**Problem to solve**
Check every line of the material below, and show those that contain "street".
++++++++++
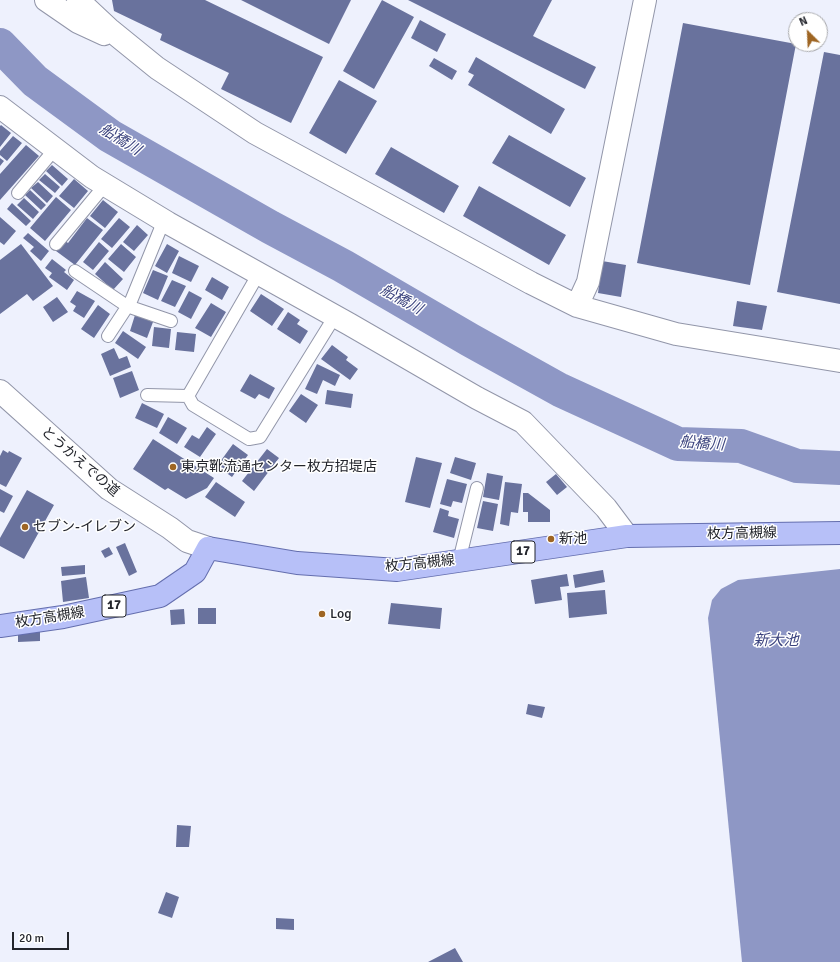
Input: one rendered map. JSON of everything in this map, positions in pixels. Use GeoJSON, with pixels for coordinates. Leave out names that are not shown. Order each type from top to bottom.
{"type":"FeatureCollection","features":[{"type":"Feature","properties":{"kind":"main road","name":"枚方高槻線"},"geometry":{"type":"LineString","coordinates":[[0,626],[63,617],[160,596],[195,572],[208,548],[297,564],[397,570],[627,536],[840,533]]}},
{"type":"Feature","properties":{"kind":"street"},"geometry":{"type":"LineString","coordinates":[[46,0],[78,22],[104,34],[109,29]]}},
{"type":"Feature","properties":{"kind":"street"},"geometry":{"type":"LineString","coordinates":[[577,306],[588,282],[645,0]]}},
{"type":"Feature","properties":{"kind":"street"},"geometry":{"type":"LineString","coordinates":[[86,3],[109,29],[157,68],[255,133],[531,283],[577,306],[676,334],[840,361]]}},
{"type":"Feature","properties":{"kind":"street"},"geometry":{"type":"LineString","coordinates":[[2,113],[106,186],[478,398],[523,422],[606,508],[627,536]]}},
{"type":"Feature","properties":{"kind":"street","name":"とうかえでの道"},"geometry":{"type":"LineString","coordinates":[[0,392],[109,489],[187,540],[208,548]]}},
{"type":"Feature","properties":{"kind":"lane"},"geometry":{"type":"LineString","coordinates":[[18,193],[55,149]]}},
{"type":"Feature","properties":{"kind":"lane"},"geometry":{"type":"LineString","coordinates":[[56,244],[106,186]]}},
{"type":"Feature","properties":{"kind":"lane"},"geometry":{"type":"LineString","coordinates":[[108,336],[131,301],[164,220]]}},
{"type":"Feature","properties":{"kind":"lane"},"geometry":{"type":"LineString","coordinates":[[75,271],[128,306],[171,322]]}},
{"type":"Feature","properties":{"kind":"lane"},"geometry":{"type":"LineString","coordinates":[[188,396],[259,273]]}},
{"type":"Feature","properties":{"kind":"lane"},"geometry":{"type":"LineString","coordinates":[[188,396],[193,405],[249,439],[260,437],[335,316]]}},
{"type":"Feature","properties":{"kind":"lane"},"geometry":{"type":"LineString","coordinates":[[147,395],[188,396]]}},
{"type":"Feature","properties":{"kind":"lane"},"geometry":{"type":"LineString","coordinates":[[459,561],[477,488]]}},
{"type":"Feature","properties":{"kind":"water","name":"新大池"},"geometry":{"type":"Polygon","coordinates":[[[840,569],[840,962],[742,962],[708,618],[712,600],[721,589],[738,580],[840,569]]]}},
{"type":"Feature","properties":{"kind":"building"},"geometry":{"type":"Polygon","coordinates":[[[112,0],[205,0],[323,57],[291,123],[221,89],[229,73],[160,40],[162,34],[114,11],[112,0]]]}},
{"type":"Feature","properties":{"kind":"building"},"geometry":{"type":"Polygon","coordinates":[[[241,0],[351,0],[329,44],[241,0]]]}},
{"type":"Feature","properties":{"kind":"building"},"geometry":{"type":"Polygon","coordinates":[[[382,0],[414,17],[374,89],[343,71],[382,0]]]}},
{"type":"Feature","properties":{"kind":"building"},"geometry":{"type":"Polygon","coordinates":[[[408,0],[552,0],[533,36],[596,67],[585,89],[408,0]]]}},
{"type":"Feature","properties":{"kind":"building"},"geometry":{"type":"Polygon","coordinates":[[[420,20],[446,34],[437,52],[411,38],[420,20]]]}},
{"type":"Feature","properties":{"kind":"building"},"geometry":{"type":"Polygon","coordinates":[[[683,23],[788,43],[788,52],[794,52],[750,285],[637,263],[683,23]]]}},
{"type":"Feature","properties":{"kind":"building"},"geometry":{"type":"Polygon","coordinates":[[[824,52],[840,55],[840,304],[777,292],[824,52]]]}},
{"type":"Feature","properties":{"kind":"building"},"geometry":{"type":"Polygon","coordinates":[[[476,57],[565,109],[551,134],[468,85],[474,75],[468,72],[476,57]]]}},
{"type":"Feature","properties":{"kind":"building"},"geometry":{"type":"Polygon","coordinates":[[[434,58],[457,71],[452,80],[429,66],[434,58]]]}},
{"type":"Feature","properties":{"kind":"building"},"geometry":{"type":"Polygon","coordinates":[[[339,80],[377,101],[346,154],[309,133],[339,80]]]}},
{"type":"Feature","properties":{"kind":"building"},"geometry":{"type":"Polygon","coordinates":[[[1,125],[11,133],[0,147],[0,126],[1,125]]]}},
{"type":"Feature","properties":{"kind":"building"},"geometry":{"type":"Polygon","coordinates":[[[509,135],[586,178],[570,207],[492,163],[509,135]]]}},
{"type":"Feature","properties":{"kind":"building"},"geometry":{"type":"Polygon","coordinates":[[[13,136],[22,143],[7,161],[0,155],[0,151],[13,136]]]}},
{"type":"Feature","properties":{"kind":"building"},"geometry":{"type":"Polygon","coordinates":[[[26,145],[39,156],[0,200],[0,174],[26,145]]]}},
{"type":"Feature","properties":{"kind":"building"},"geometry":{"type":"Polygon","coordinates":[[[391,147],[459,186],[444,213],[375,174],[391,147]]]}},
{"type":"Feature","properties":{"kind":"building"},"geometry":{"type":"Polygon","coordinates":[[[0,158],[4,161],[0,166],[0,158]]]}},
{"type":"Feature","properties":{"kind":"building"},"geometry":{"type":"Polygon","coordinates":[[[52,165],[68,179],[62,186],[46,171],[52,165]]]}},
{"type":"Feature","properties":{"kind":"building"},"geometry":{"type":"Polygon","coordinates":[[[45,174],[60,187],[55,193],[39,180],[45,174]]]}},
{"type":"Feature","properties":{"kind":"building"},"geometry":{"type":"Polygon","coordinates":[[[74,179],[88,191],[74,208],[59,196],[74,179]]]}},
{"type":"Feature","properties":{"kind":"building"},"geometry":{"type":"Polygon","coordinates":[[[38,182],[53,196],[47,203],[31,188],[38,182]]]}},
{"type":"Feature","properties":{"kind":"building"},"geometry":{"type":"Polygon","coordinates":[[[479,186],[566,235],[549,265],[463,216],[479,186]]]}},
{"type":"Feature","properties":{"kind":"building"},"geometry":{"type":"Polygon","coordinates":[[[30,190],[46,205],[41,210],[25,195],[30,190]]]}},
{"type":"Feature","properties":{"kind":"building"},"geometry":{"type":"Polygon","coordinates":[[[56,197],[71,210],[45,241],[30,228],[56,197]]]}},
{"type":"Feature","properties":{"kind":"building"},"geometry":{"type":"Polygon","coordinates":[[[24,198],[39,212],[33,219],[17,205],[24,198]]]}},
{"type":"Feature","properties":{"kind":"building"},"geometry":{"type":"Polygon","coordinates":[[[103,200],[118,212],[105,228],[90,216],[103,200]]]}},
{"type":"Feature","properties":{"kind":"building"},"geometry":{"type":"Polygon","coordinates":[[[12,203],[31,221],[26,226],[7,209],[12,203]]]}},
{"type":"Feature","properties":{"kind":"building"},"geometry":{"type":"Polygon","coordinates":[[[0,217],[16,231],[4,245],[0,242],[0,217]]]}},
{"type":"Feature","properties":{"kind":"building"},"geometry":{"type":"Polygon","coordinates":[[[87,218],[103,230],[75,265],[56,251],[64,240],[68,243],[87,218]]]}},
{"type":"Feature","properties":{"kind":"building"},"geometry":{"type":"Polygon","coordinates":[[[119,218],[130,227],[112,248],[101,239],[119,218]]]}},
{"type":"Feature","properties":{"kind":"building"},"geometry":{"type":"Polygon","coordinates":[[[137,225],[148,235],[134,251],[123,242],[137,225]]]}},
{"type":"Feature","properties":{"kind":"building"},"geometry":{"type":"Polygon","coordinates":[[[28,233],[49,251],[41,261],[30,251],[34,247],[23,238],[28,233]]]}},
{"type":"Feature","properties":{"kind":"building"},"geometry":{"type":"Polygon","coordinates":[[[99,242],[109,251],[93,270],[83,262],[99,242]]]}},
{"type":"Feature","properties":{"kind":"building"},"geometry":{"type":"Polygon","coordinates":[[[21,244],[53,286],[33,301],[27,294],[0,314],[0,260],[21,244]]]}},
{"type":"Feature","properties":{"kind":"building"},"geometry":{"type":"Polygon","coordinates":[[[121,244],[136,257],[124,272],[108,259],[121,244]]]}},
{"type":"Feature","properties":{"kind":"building"},"geometry":{"type":"Polygon","coordinates":[[[167,244],[179,251],[167,273],[155,266],[167,244]]]}},
{"type":"Feature","properties":{"kind":"building"},"geometry":{"type":"Polygon","coordinates":[[[179,256],[199,266],[191,282],[172,273],[179,256]]]}},
{"type":"Feature","properties":{"kind":"building"},"geometry":{"type":"Polygon","coordinates":[[[52,259],[66,270],[64,272],[74,280],[67,290],[49,277],[52,273],[45,268],[52,259]]]}},
{"type":"Feature","properties":{"kind":"building"},"geometry":{"type":"Polygon","coordinates":[[[602,261],[626,265],[621,297],[598,293],[602,261]]]}},
{"type":"Feature","properties":{"kind":"building"},"geometry":{"type":"Polygon","coordinates":[[[105,262],[123,279],[113,290],[95,274],[105,262]]]}},
{"type":"Feature","properties":{"kind":"building"},"geometry":{"type":"Polygon","coordinates":[[[153,270],[168,276],[158,300],[143,293],[153,270]]]}},
{"type":"Feature","properties":{"kind":"building"},"geometry":{"type":"Polygon","coordinates":[[[212,277],[229,287],[222,300],[205,290],[212,277]]]}},
{"type":"Feature","properties":{"kind":"building"},"geometry":{"type":"Polygon","coordinates":[[[172,280],[186,286],[175,307],[161,301],[172,280]]]}},
{"type":"Feature","properties":{"kind":"building"},"geometry":{"type":"Polygon","coordinates":[[[77,291],[95,301],[84,318],[73,311],[76,306],[70,302],[77,291]]]}},
{"type":"Feature","properties":{"kind":"building"},"geometry":{"type":"Polygon","coordinates":[[[189,291],[202,298],[191,319],[178,312],[189,291]]]}},
{"type":"Feature","properties":{"kind":"building"},"geometry":{"type":"Polygon","coordinates":[[[261,294],[284,309],[272,326],[250,311],[261,294]]]}},
{"type":"Feature","properties":{"kind":"building"},"geometry":{"type":"Polygon","coordinates":[[[57,297],[68,312],[53,322],[43,307],[57,297]]]}},
{"type":"Feature","properties":{"kind":"building"},"geometry":{"type":"Polygon","coordinates":[[[737,301],[767,306],[762,330],[733,326],[737,301]]]}},
{"type":"Feature","properties":{"kind":"building"},"geometry":{"type":"Polygon","coordinates":[[[211,303],[226,312],[211,337],[195,328],[211,303]]]}},
{"type":"Feature","properties":{"kind":"building"},"geometry":{"type":"Polygon","coordinates":[[[98,305],[110,314],[94,338],[81,329],[98,305]]]}},
{"type":"Feature","properties":{"kind":"building"},"geometry":{"type":"Polygon","coordinates":[[[288,312],[300,320],[297,324],[308,331],[300,344],[277,329],[288,312]]]}},
{"type":"Feature","properties":{"kind":"building"},"geometry":{"type":"Polygon","coordinates":[[[135,315],[153,322],[147,338],[130,331],[135,315]]]}},
{"type":"Feature","properties":{"kind":"building"},"geometry":{"type":"Polygon","coordinates":[[[154,327],[171,329],[169,348],[152,346],[154,327]]]}},
{"type":"Feature","properties":{"kind":"building"},"geometry":{"type":"Polygon","coordinates":[[[123,331],[146,347],[138,359],[115,343],[123,331]]]}},
{"type":"Feature","properties":{"kind":"building"},"geometry":{"type":"Polygon","coordinates":[[[177,332],[196,334],[194,352],[175,350],[177,332]]]}},
{"type":"Feature","properties":{"kind":"building"},"geometry":{"type":"Polygon","coordinates":[[[332,345],[348,357],[346,360],[358,369],[350,380],[321,359],[332,345]]]}},
{"type":"Feature","properties":{"kind":"building"},"geometry":{"type":"Polygon","coordinates":[[[114,348],[119,359],[127,356],[131,367],[110,376],[101,354],[114,348]]]}},
{"type":"Feature","properties":{"kind":"building"},"geometry":{"type":"Polygon","coordinates":[[[317,364],[340,375],[335,386],[323,380],[317,394],[305,389],[317,364]]]}},
{"type":"Feature","properties":{"kind":"building"},"geometry":{"type":"Polygon","coordinates":[[[132,371],[139,390],[120,398],[113,378],[132,371]]]}},
{"type":"Feature","properties":{"kind":"building"},"geometry":{"type":"Polygon","coordinates":[[[250,374],[275,388],[269,399],[259,394],[255,399],[240,391],[250,374]]]}},
{"type":"Feature","properties":{"kind":"building"},"geometry":{"type":"Polygon","coordinates":[[[327,390],[353,394],[351,408],[325,404],[327,390]]]}},
{"type":"Feature","properties":{"kind":"building"},"geometry":{"type":"Polygon","coordinates":[[[301,394],[318,405],[306,423],[289,411],[301,394]]]}},
{"type":"Feature","properties":{"kind":"building"},"geometry":{"type":"Polygon","coordinates":[[[142,403],[164,414],[157,428],[135,418],[142,403]]]}},
{"type":"Feature","properties":{"kind":"building"},"geometry":{"type":"Polygon","coordinates":[[[168,417],[187,428],[177,444],[159,433],[168,417]]]}},
{"type":"Feature","properties":{"kind":"building"},"geometry":{"type":"Polygon","coordinates":[[[207,427],[216,434],[200,457],[184,447],[192,435],[199,439],[207,427]]]}},
{"type":"Feature","properties":{"kind":"building"},"geometry":{"type":"Polygon","coordinates":[[[153,439],[214,478],[207,488],[186,499],[168,488],[165,490],[133,469],[153,439]]]}},
{"type":"Feature","properties":{"kind":"building"},"geometry":{"type":"Polygon","coordinates":[[[233,444],[248,455],[232,477],[217,466],[233,444]]]}},
{"type":"Feature","properties":{"kind":"building"},"geometry":{"type":"Polygon","coordinates":[[[267,449],[279,458],[254,491],[242,481],[267,449]]]}},
{"type":"Feature","properties":{"kind":"building"},"geometry":{"type":"Polygon","coordinates":[[[3,450],[8,453],[9,451],[22,458],[6,487],[0,484],[0,456],[3,450]]]}},
{"type":"Feature","properties":{"kind":"building"},"geometry":{"type":"Polygon","coordinates":[[[416,457],[442,463],[430,508],[405,502],[416,457]]]}},
{"type":"Feature","properties":{"kind":"building"},"geometry":{"type":"Polygon","coordinates":[[[455,457],[476,463],[471,480],[450,473],[455,457]]]}},
{"type":"Feature","properties":{"kind":"building"},"geometry":{"type":"Polygon","coordinates":[[[487,473],[503,476],[499,500],[483,497],[487,473]]]}},
{"type":"Feature","properties":{"kind":"building"},"geometry":{"type":"Polygon","coordinates":[[[556,474],[567,487],[557,495],[546,482],[556,474]]]}},
{"type":"Feature","properties":{"kind":"building"},"geometry":{"type":"Polygon","coordinates":[[[447,479],[467,484],[462,503],[453,501],[451,507],[440,504],[447,479]]]}},
{"type":"Feature","properties":{"kind":"building"},"geometry":{"type":"Polygon","coordinates":[[[216,482],[245,502],[235,517],[205,497],[216,482]]]}},
{"type":"Feature","properties":{"kind":"building"},"geometry":{"type":"Polygon","coordinates":[[[505,482],[522,484],[518,513],[511,512],[509,526],[500,524],[505,482]]]}},
{"type":"Feature","properties":{"kind":"building"},"geometry":{"type":"Polygon","coordinates":[[[0,489],[13,496],[4,513],[0,511],[0,489]]]}},
{"type":"Feature","properties":{"kind":"building"},"geometry":{"type":"Polygon","coordinates":[[[27,490],[54,505],[24,559],[0,546],[0,538],[27,490]]]}},
{"type":"Feature","properties":{"kind":"building"},"geometry":{"type":"Polygon","coordinates":[[[523,493],[528,493],[550,510],[550,522],[528,522],[528,512],[523,512],[523,493]]]}},
{"type":"Feature","properties":{"kind":"building"},"geometry":{"type":"Polygon","coordinates":[[[483,501],[498,504],[493,531],[477,528],[483,501]]]}},
{"type":"Feature","properties":{"kind":"building"},"geometry":{"type":"Polygon","coordinates":[[[440,508],[449,511],[448,516],[459,519],[454,538],[433,532],[440,508]]]}},
{"type":"Feature","properties":{"kind":"building"},"geometry":{"type":"Polygon","coordinates":[[[125,543],[137,572],[129,576],[116,547],[125,543]]]}},
{"type":"Feature","properties":{"kind":"building"},"geometry":{"type":"Polygon","coordinates":[[[109,547],[113,554],[105,558],[101,551],[109,547]]]}},
{"type":"Feature","properties":{"kind":"building"},"geometry":{"type":"Polygon","coordinates":[[[85,565],[85,574],[62,576],[61,567],[85,565]]]}},
{"type":"Feature","properties":{"kind":"building"},"geometry":{"type":"Polygon","coordinates":[[[603,570],[605,582],[575,588],[573,575],[603,570]]]}},
{"type":"Feature","properties":{"kind":"building"},"geometry":{"type":"Polygon","coordinates":[[[567,574],[569,586],[560,587],[562,600],[535,604],[531,580],[567,574]]]}},
{"type":"Feature","properties":{"kind":"building"},"geometry":{"type":"Polygon","coordinates":[[[86,577],[89,598],[63,602],[61,581],[86,577]]]}},
{"type":"Feature","properties":{"kind":"building"},"geometry":{"type":"Polygon","coordinates":[[[605,590],[607,614],[569,618],[567,593],[605,590]]]}},
{"type":"Feature","properties":{"kind":"building"},"geometry":{"type":"Polygon","coordinates":[[[391,603],[442,608],[440,629],[388,624],[391,603]]]}},
{"type":"Feature","properties":{"kind":"building"},"geometry":{"type":"Polygon","coordinates":[[[198,608],[216,608],[216,624],[198,624],[198,608]]]}},
{"type":"Feature","properties":{"kind":"building"},"geometry":{"type":"Polygon","coordinates":[[[184,609],[185,624],[171,625],[170,610],[184,609]]]}},
{"type":"Feature","properties":{"kind":"building"},"geometry":{"type":"Polygon","coordinates":[[[18,630],[40,630],[40,641],[18,642],[18,630]]]}},
{"type":"Feature","properties":{"kind":"building"},"geometry":{"type":"Polygon","coordinates":[[[528,704],[545,707],[542,718],[526,714],[528,704]]]}},
{"type":"Feature","properties":{"kind":"building"},"geometry":{"type":"Polygon","coordinates":[[[177,825],[191,826],[189,847],[176,847],[177,825]]]}},
{"type":"Feature","properties":{"kind":"building"},"geometry":{"type":"Polygon","coordinates":[[[166,892],[179,897],[172,918],[158,913],[166,892]]]}},
{"type":"Feature","properties":{"kind":"building"},"geometry":{"type":"Polygon","coordinates":[[[276,918],[294,919],[294,930],[276,929],[276,918]]]}},
{"type":"Feature","properties":{"kind":"building"},"geometry":{"type":"Polygon","coordinates":[[[455,948],[463,962],[428,962],[455,948]]]}},
{"type":"Feature","properties":{"kind":"waterway","name":"船橋川"},"geometry":{"type":"LineString","coordinates":[[0,45],[35,81],[110,136],[270,227],[343,266],[470,340],[560,390],[678,444],[741,446],[797,466],[840,468]]}},
{"type":"Feature","properties":{"kind":"place","name":"東京靴流通センター枚方招堤店"},"geometry":{"type":"Point","coordinates":[173,467]}},
{"type":"Feature","properties":{"kind":"place","name":"セブン-イレブン"},"geometry":{"type":"Point","coordinates":[25,527]}},
{"type":"Feature","properties":{"kind":"place","name":"新池"},"geometry":{"type":"Point","coordinates":[551,539]}},
{"type":"Feature","properties":{"kind":"place","name":"Log"},"geometry":{"type":"Point","coordinates":[322,614]}}]}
++++++++++
**Response area**
{"type":"Feature","properties":{"kind":"street"},"geometry":{"type":"LineString","coordinates":[[46,0],[78,22],[104,34],[109,29]]}},
{"type":"Feature","properties":{"kind":"street"},"geometry":{"type":"LineString","coordinates":[[577,306],[588,282],[645,0]]}},
{"type":"Feature","properties":{"kind":"street"},"geometry":{"type":"LineString","coordinates":[[86,3],[109,29],[157,68],[255,133],[531,283],[577,306],[676,334],[840,361]]}},
{"type":"Feature","properties":{"kind":"street"},"geometry":{"type":"LineString","coordinates":[[2,113],[106,186],[478,398],[523,422],[606,508],[627,536]]}},
{"type":"Feature","properties":{"kind":"street","name":"とうかえでの道"},"geometry":{"type":"LineString","coordinates":[[0,392],[109,489],[187,540],[208,548]]}},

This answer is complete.